The improvements of the knowledge of the seismic structure of the inner core and the complexities thereby revealed ask for a dynamical origin. Sub-solidus convection was one of the early suggestions to explain the seismic anisotropy, but it requires an unstable density gradient either from thermal or compositional origin, or from both. Temperature and composition profiles in the inner core are computed using a unidimensional model of core evolution including diffusion in the inner core and fractional crystallisation at the inner core boundary (ICB). The thermal conductivity of the core has been recently revised upwardly and, moreover, found to increase with depth. Values of the heat flow across the core mantle boundary (CMB) sufficient to maintain convection in the whole outer core are not sufficient to make the temperature in the inner core super-isentropic and therefore prone to thermal instability. An unreasonably high CMB heat flow is necessary to this end. The compositional stratification results from a competition of the increase of the concentration of light elements in the outer core with inner core growth, which makes the inner core concentration also increase, and of the decrease of the liquidus, which makes the partition coefficient decrease as well as the concentration of light elements in the solid. While the latter (destabilizing) effect dominates at small inner core sizes, the former takes over for a large inner core.

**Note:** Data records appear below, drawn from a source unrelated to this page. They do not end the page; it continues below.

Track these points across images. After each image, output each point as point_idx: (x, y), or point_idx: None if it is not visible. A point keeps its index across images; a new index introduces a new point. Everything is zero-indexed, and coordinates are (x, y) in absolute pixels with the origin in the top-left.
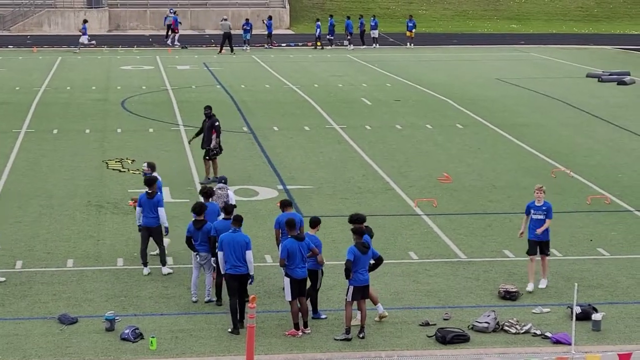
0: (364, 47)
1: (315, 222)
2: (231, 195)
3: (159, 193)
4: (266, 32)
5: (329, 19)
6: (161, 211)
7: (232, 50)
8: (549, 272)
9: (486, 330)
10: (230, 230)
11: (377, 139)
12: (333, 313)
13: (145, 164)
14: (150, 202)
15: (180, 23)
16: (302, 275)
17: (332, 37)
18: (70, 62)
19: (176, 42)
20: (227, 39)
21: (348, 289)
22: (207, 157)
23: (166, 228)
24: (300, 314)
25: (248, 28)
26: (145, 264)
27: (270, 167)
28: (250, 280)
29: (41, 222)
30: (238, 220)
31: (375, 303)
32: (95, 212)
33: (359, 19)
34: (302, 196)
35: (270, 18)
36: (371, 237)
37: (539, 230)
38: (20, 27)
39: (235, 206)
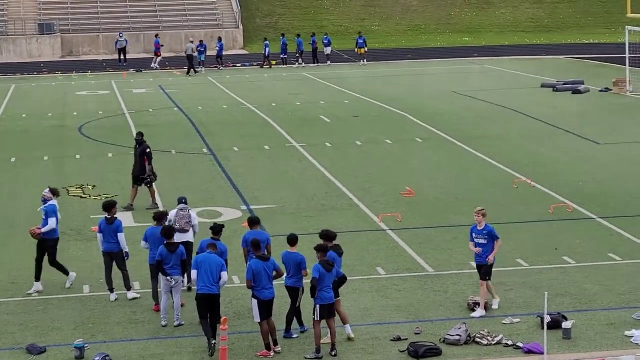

The turnover point is encountered for an inner core about half its current size in the case of S, but much larger for the case of O. The combined thermal and compositional buoyancy is stabilizing and solid-state convection in the inner core appears unlikely, unless an early double-diffusive instability can set in.     

Properties of iron alloys under the Earth's core conditions

The Earth's core is constituted of iron and nickel alloyed with lighter elements. In view of their affinity with the metallic phase, their relative high abundance in the solar system and their moderate volatility, a list of potential light elements have been established, including sulfur, silicon and oxygen. We will review the effects of these elements on different aspects of Fe–X high pressure phase diagrams under Earth's core conditions, such as melting temperature depression, solid–liquid partitioning during crystallization, and crystalline structure of the solid phases. Once extrapolated to the inner–outer core boundary, these petrological properties can be used to constrain the Earth's core properties.